As she was, as if seated breathlessly in an atmospheric auditorium, by his extraordinary delivery, word perfect and completely from memory, of the entire Gruffalo story; most amazingly, in the exact tone and tenor of the film they’d both been rapt by. This sublime skill of his – entertaining and enthralling Tabitha (and us) in equal measure.  

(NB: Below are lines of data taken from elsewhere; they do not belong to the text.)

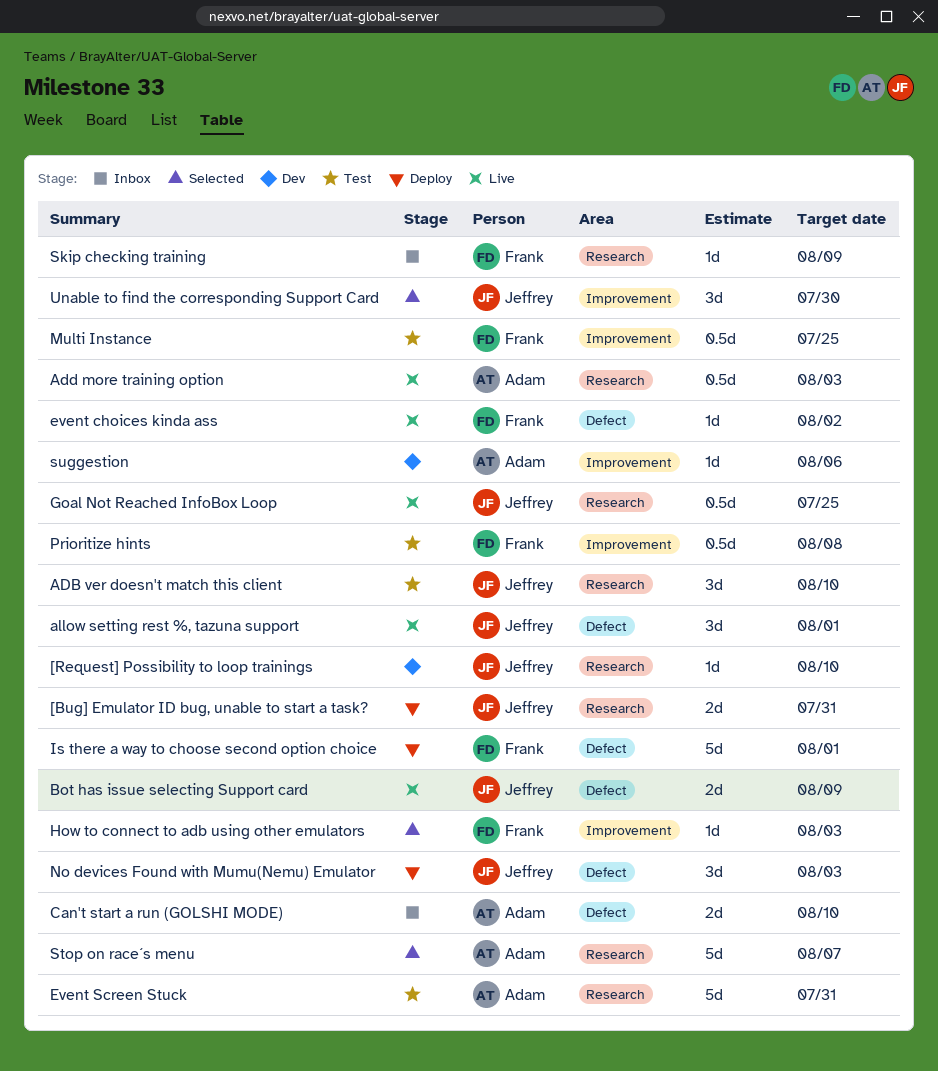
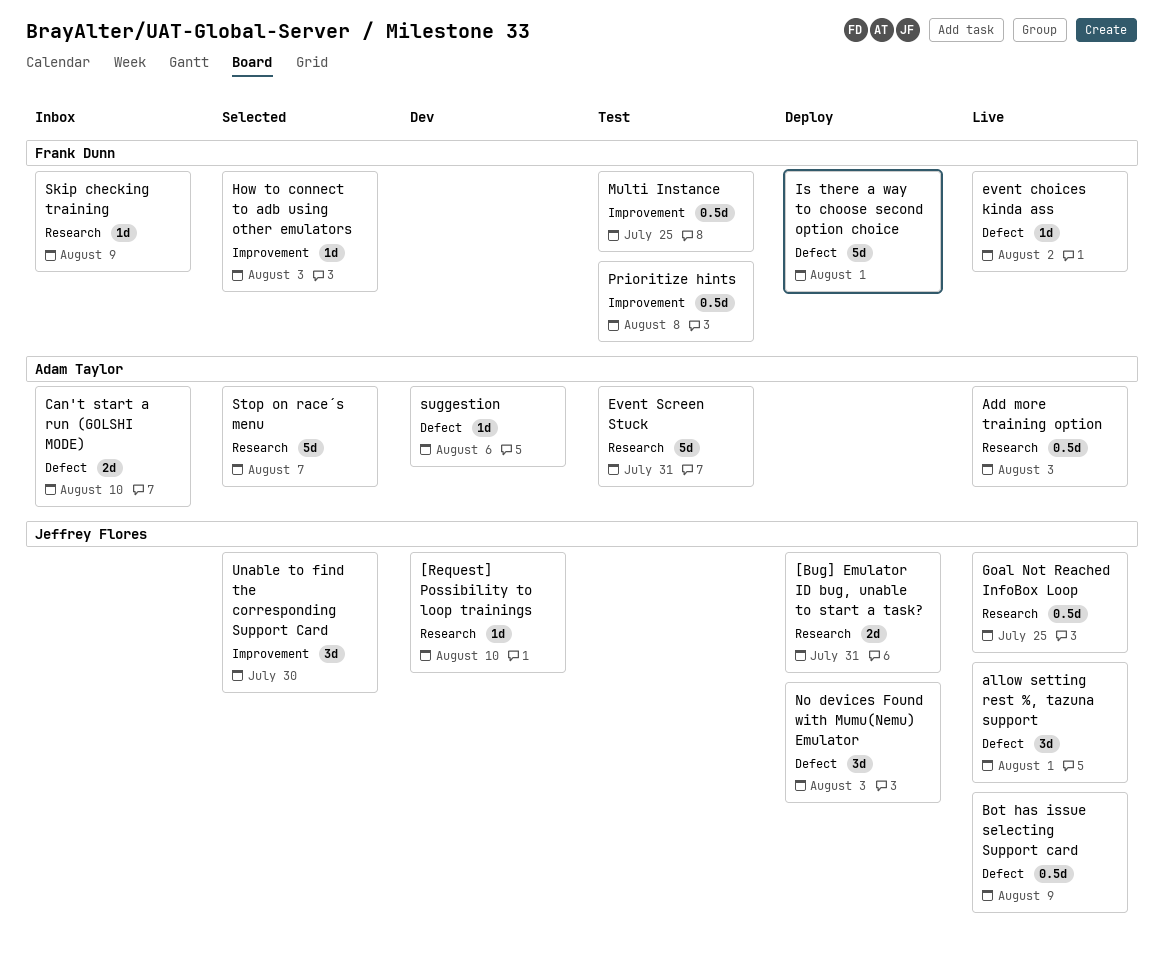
ADB ver doesn't match this client: present -> none
Bot has issue selecting Support card, estimate: 2d -> 0.5d
suggestion, label: Improvement -> Defect

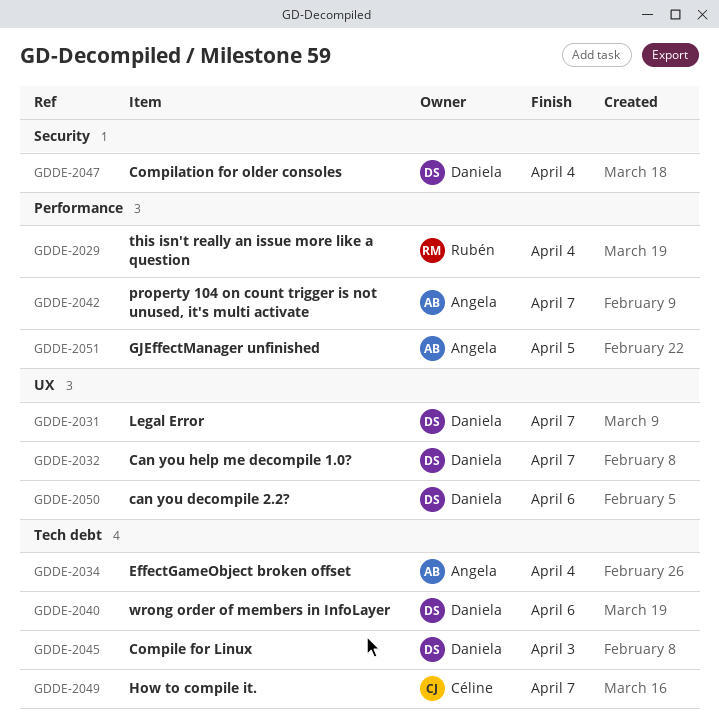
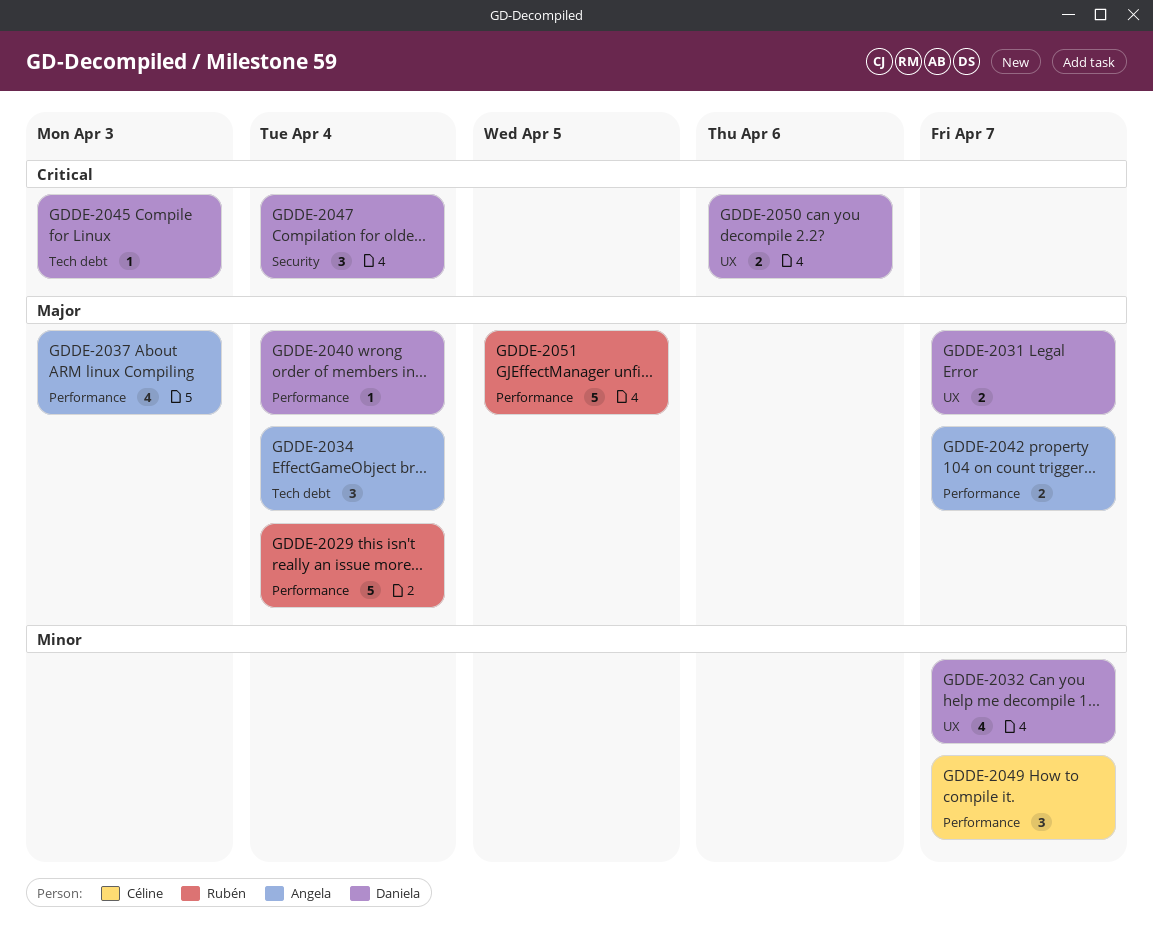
GDDE-2037: none -> present
GDDE-2040, label: Tech debt -> Performance
GDDE-2040, due: Apr 6 -> Apr 4
GDDE-2049, label: Tech debt -> Performance
GDDE-2051, owner: Angela -> Rubén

Finally, and so fortunately, we have family who just rally round where necessary. When I was struck down by a 24 hour debilitating migraine, a loving grandfather picked up the pieces with immense thoughtfulness. Isaac’s schedule had been torn to shreds; me and my wife were no longer going away for the night; his grandparents would no longer be staying the night. He wailed at bed time that “my papa has to be here in the morning,” because that’s what had been planned, a nugget of fact he was grasping on to in a frenzy. Quite beautifully, papa (having not stayed the night, because I was bed ridden) returned in the early morning to stabilise his grandson. He went out of his way because he perceived that was the only way.

All these events and relationships emphasize just how safe and comforting the many man made microclimates of kindness, openness and awareness are, when we are lucky enough to find ourselves in them. Sometimes in public, usually not. Where awareness has been impressed upon people with vigour.



Who knows the longevity of this not impossible to locate kindness? I feel tears when recollecting the tantrums that people interpreted abjectly in the early years, when kindness was at best evasive. I block out the din of inner dread when contemplating him getting older. Where the world is one of dipping in and out of things; with intuitive filters and edits life-saving tools for folk – anathemas to how Isaac sees the world, pursuing excessively, fixating, immersing, obsessing. When his quirks may be not as refreshingly received. A crushingly conformist world at odds with those deemed odd.


Yet, for now, the 8 year old Isaac dwells in certain places and climates where kindness abounds. And for that, I’m incredibly grateful.